If the number of the given points is greater than or equal to the number of the parameters in the model, is it always possible to determine those parameters?
See my previous problem, Claude Leibovici answered it nicely, it worked!
But say $y=ax+bx^2+\frac{c}{x}+\frac{\sin(dx)}{x^2}$ and the number of the given points is greater than or equal to $4$ (which is the number of the parameters $a,b,c,d$), say we have $9$ points. How to determine those parameters for best fit (with least-squares)??
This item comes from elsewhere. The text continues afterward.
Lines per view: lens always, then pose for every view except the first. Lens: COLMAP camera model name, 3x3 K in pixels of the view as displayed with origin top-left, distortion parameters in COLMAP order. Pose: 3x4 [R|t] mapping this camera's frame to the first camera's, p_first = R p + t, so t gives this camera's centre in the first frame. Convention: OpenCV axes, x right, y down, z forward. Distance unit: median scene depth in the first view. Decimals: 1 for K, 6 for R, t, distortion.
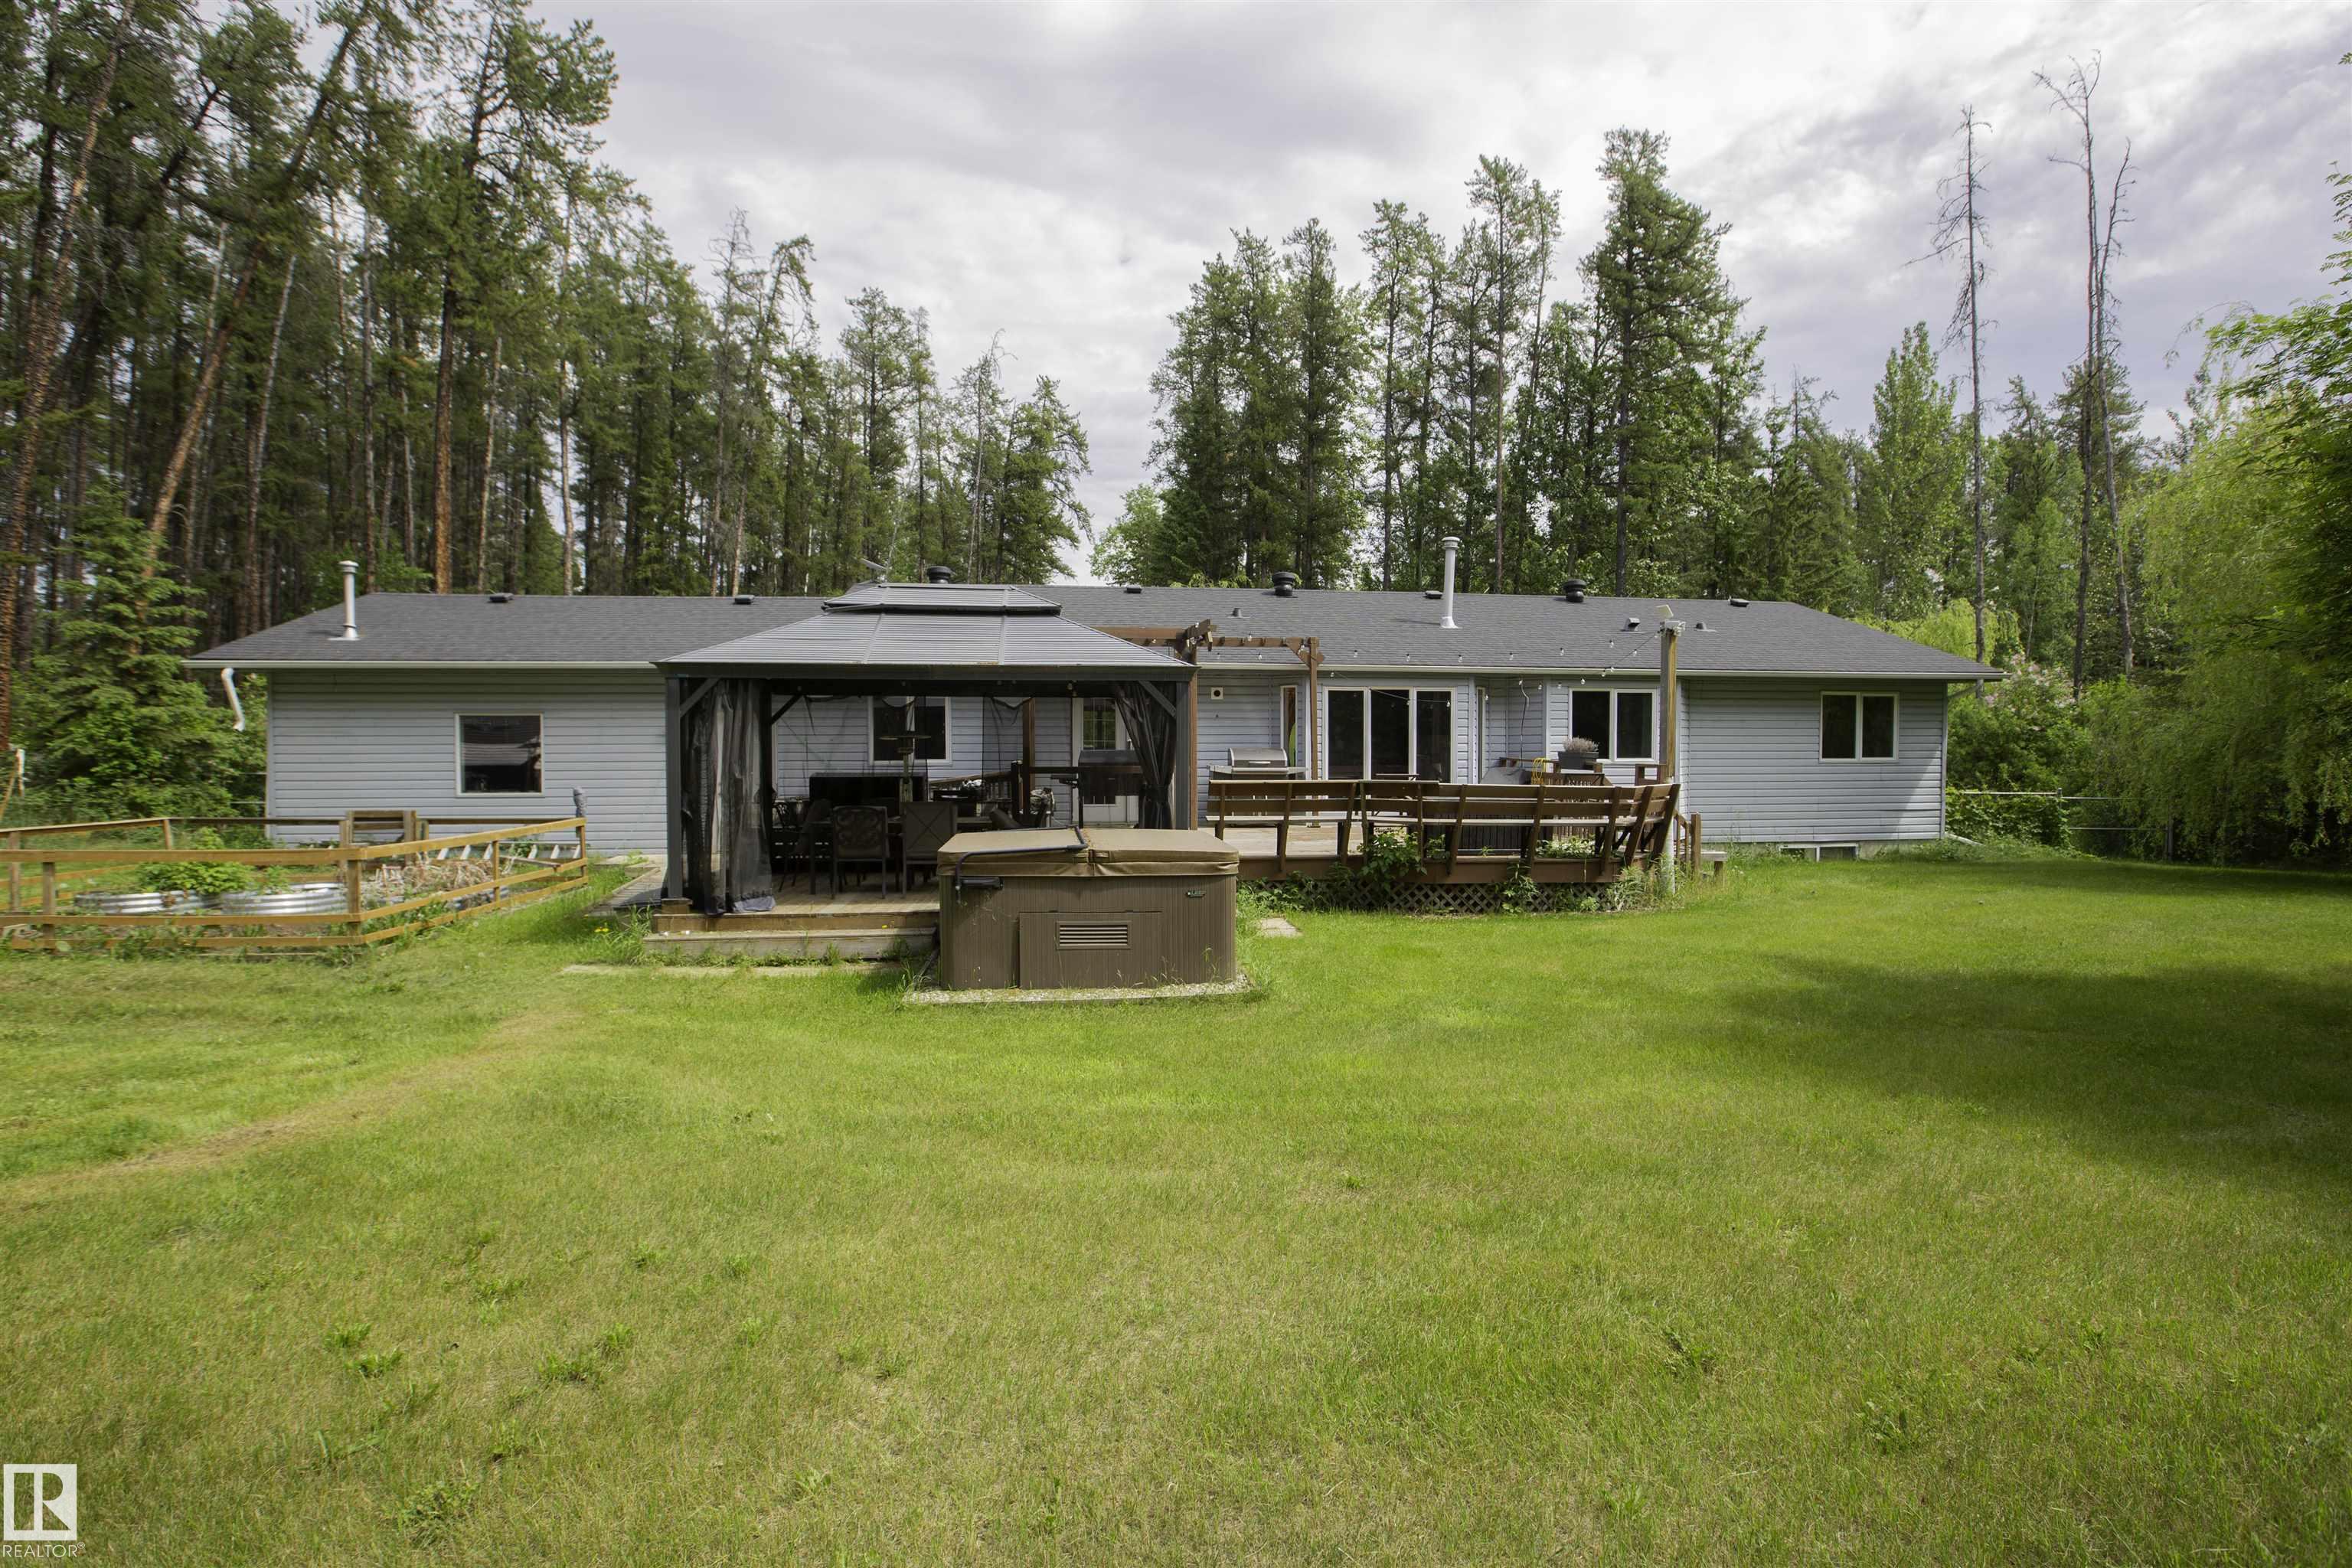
lens RADIAL K [[1146.7, 0, 1166.3], [0, 1146.7, 772.6], [0, 0, 1]] dist [-0.029017, 0.002009]
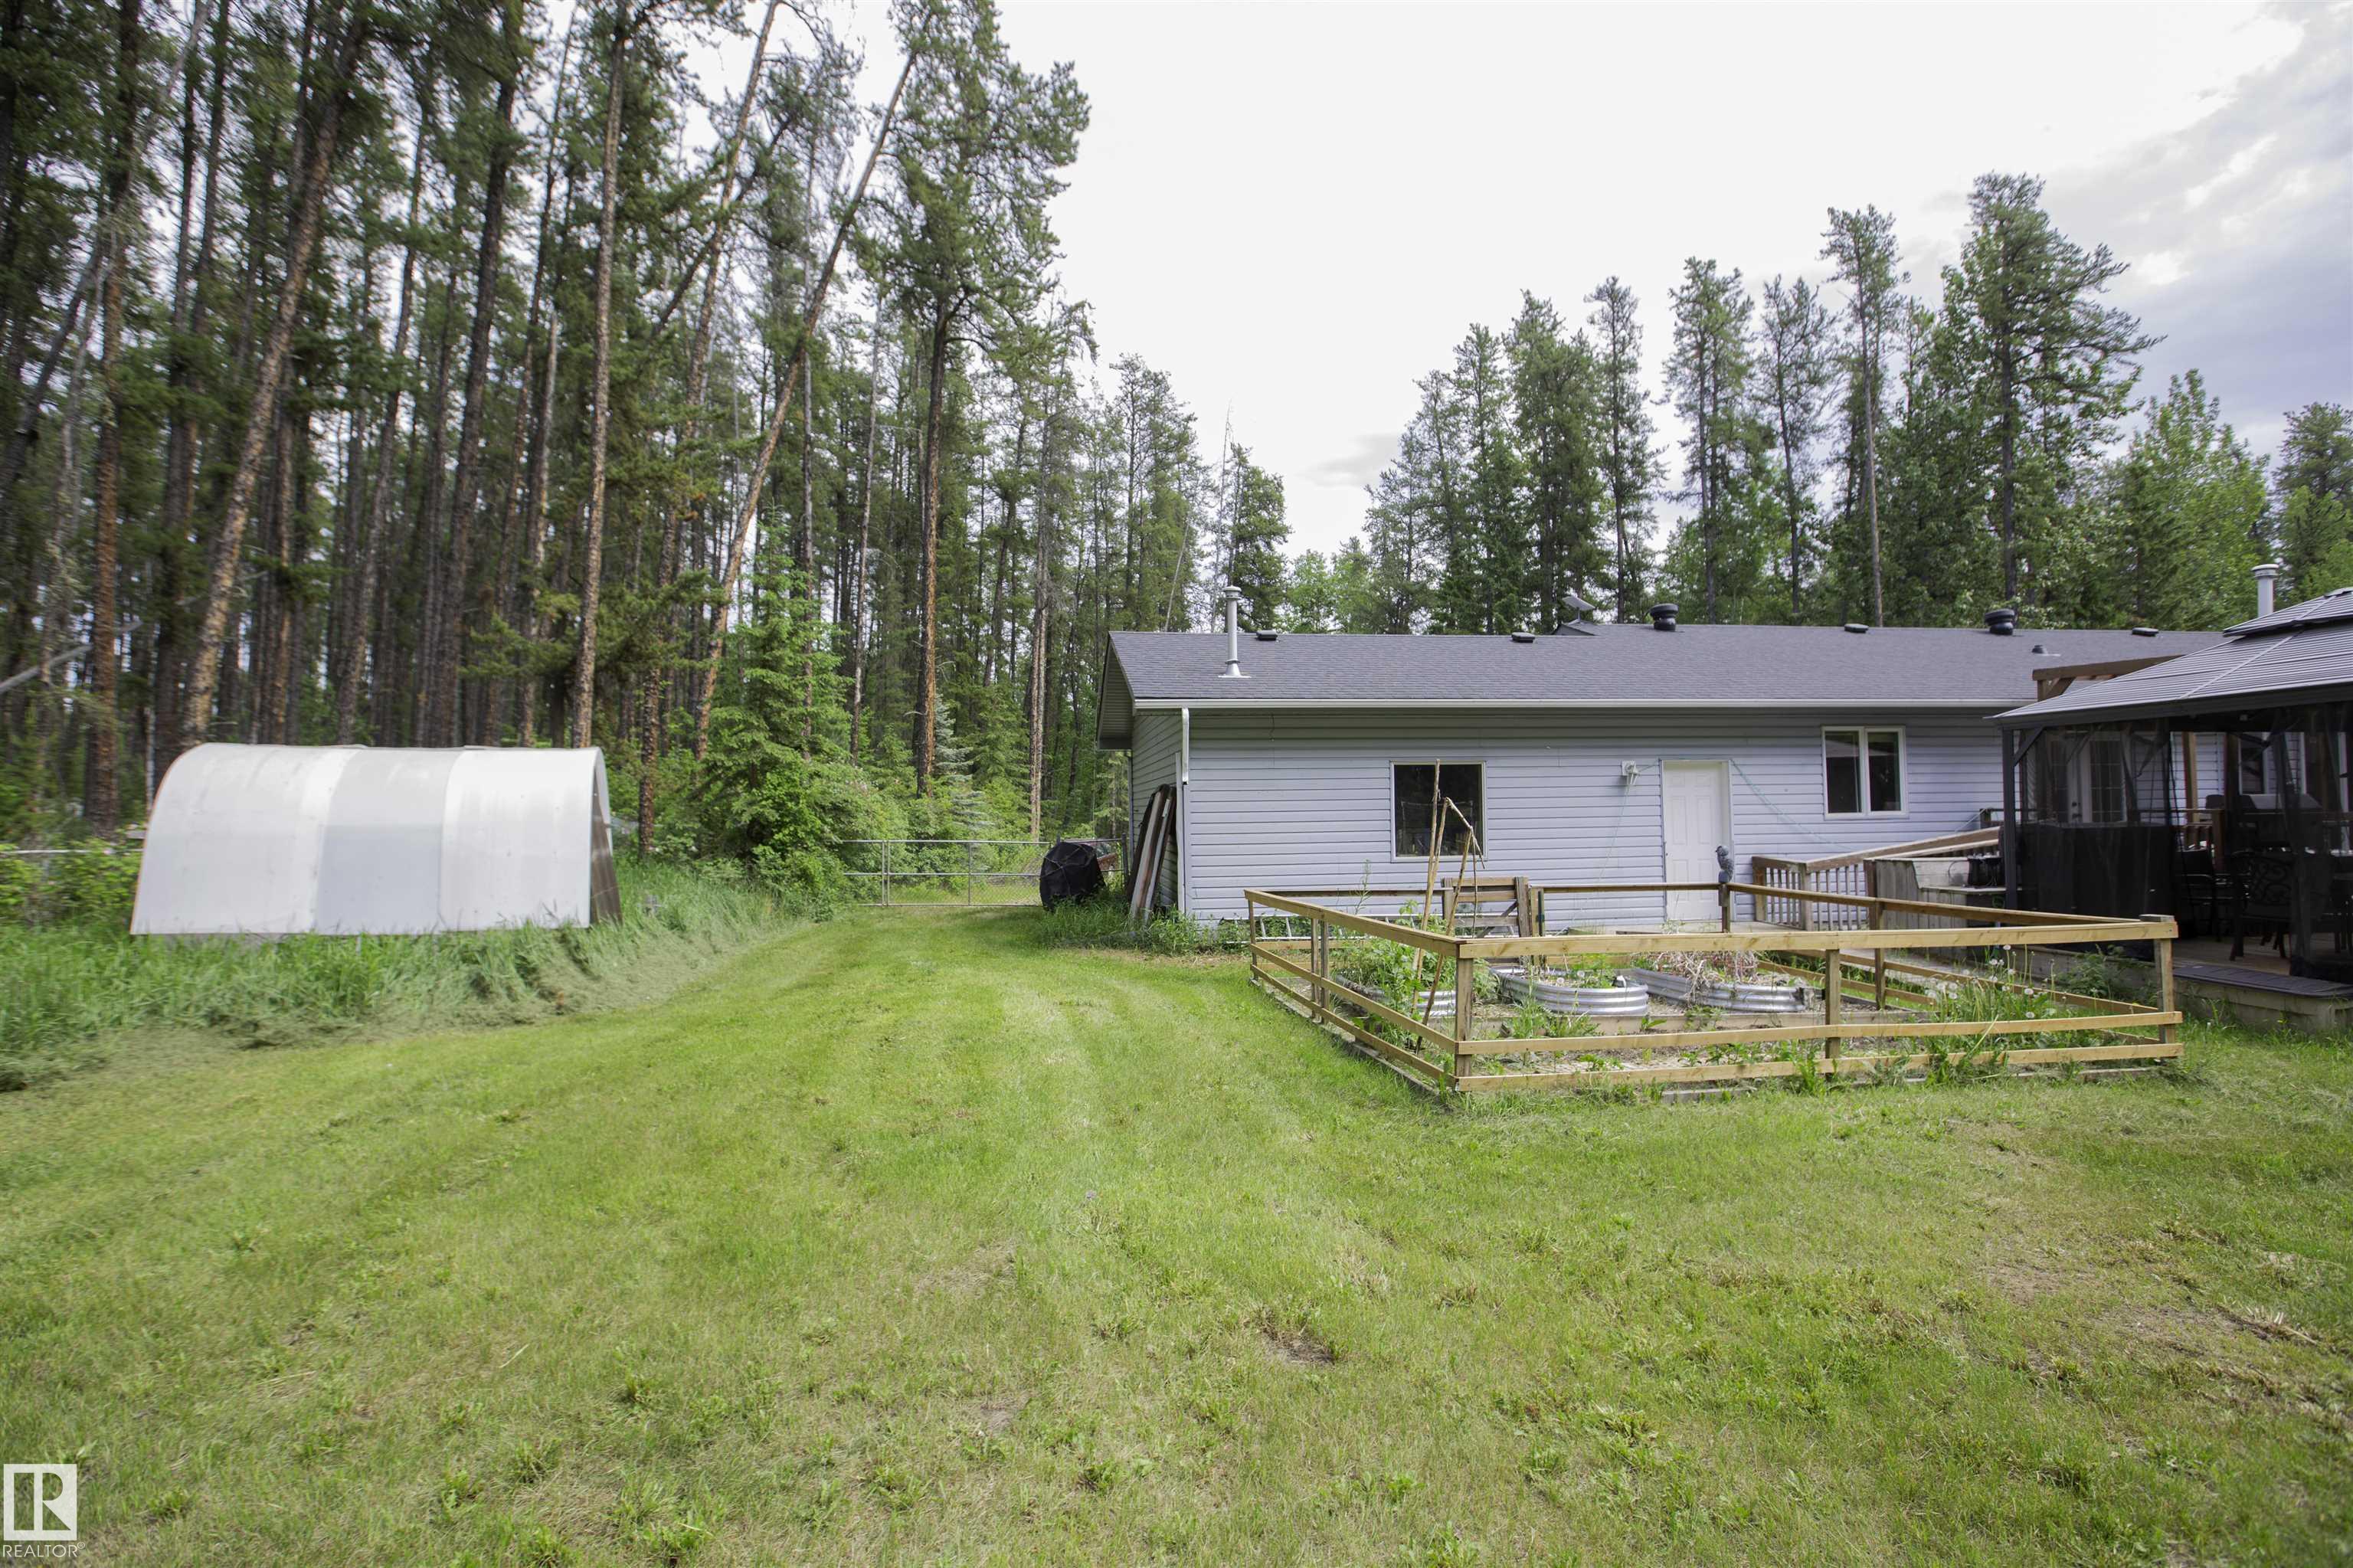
lens RADIAL K [[1101.7, 0, 1130.4], [0, 1101.7, 777.6], [0, 0, 1]] dist [-0.036454, 0.014150]
pose [[0.999832, -0.012856, -0.013028, -0.312157], [0.012169, 0.998597, -0.051539, -0.000180], [0.013672, 0.051371, 0.998586, 0.061470]]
Not necessarily $y=ax+bx^2+\frac{c}{x}+\frac{\sin(dx)}{x^2}$, but say we have:
$y=f(a_1,a_2,a_3,\dots,a_n,x)$ (which means that $y$ is to be expressed in terms of the parameters $a_1,a_2,a_3,\dots,a_n$, and $x$, and we have $n$ or more known points, how can we find those $n$ parameters for best fit (with least-squares)?
This plot is an example only:
There are $9$ points and $4$ parameters, which I think it can be done (even numerically).
Any help to understand if there is a general technique/method?
Your help would be really appreciated. THANKS!

General model fitting by least squares requires a nonlinear minimization algorithm, which will find the parameters that minimize the SSD fitting error
$$\epsilon(a,b,c,\cdots)=\sum_{k=1}^n(y_k-f(x_k;a,b,c,\cdots))^2$$ where $f$ is the parametric model.
The standard algorithm for this problem is by Levenberg & Marquardt. It requires the Jacobian matrix of the function. https://en.wikipedia.org/wiki/Levenberg-marquardt_algorithm
When the model is linear in some of the parameters (in your case it is linear in $a,b,c$), you can consider the auxiliary error function obtained by setting values of the "nonlinear" parameters, then fitting the resulting linear model and using the fitting residual.
In your case,
$$\epsilon(d)=\sum_{k=1}^n\left(z_k-\hat a(d)x_k-\hat b(d) x_k^2-\frac{\hat c(d)}{x_k}\right)^2$$ where $\hat a,\hat b,\hat c$ are obtained by linear least-squares fitting of $z_k:=y_k-\dfrac{\sin(dx_k)}{x_k^2}$.
Now the problem is reduced to a 1D minimization of $\epsilon$.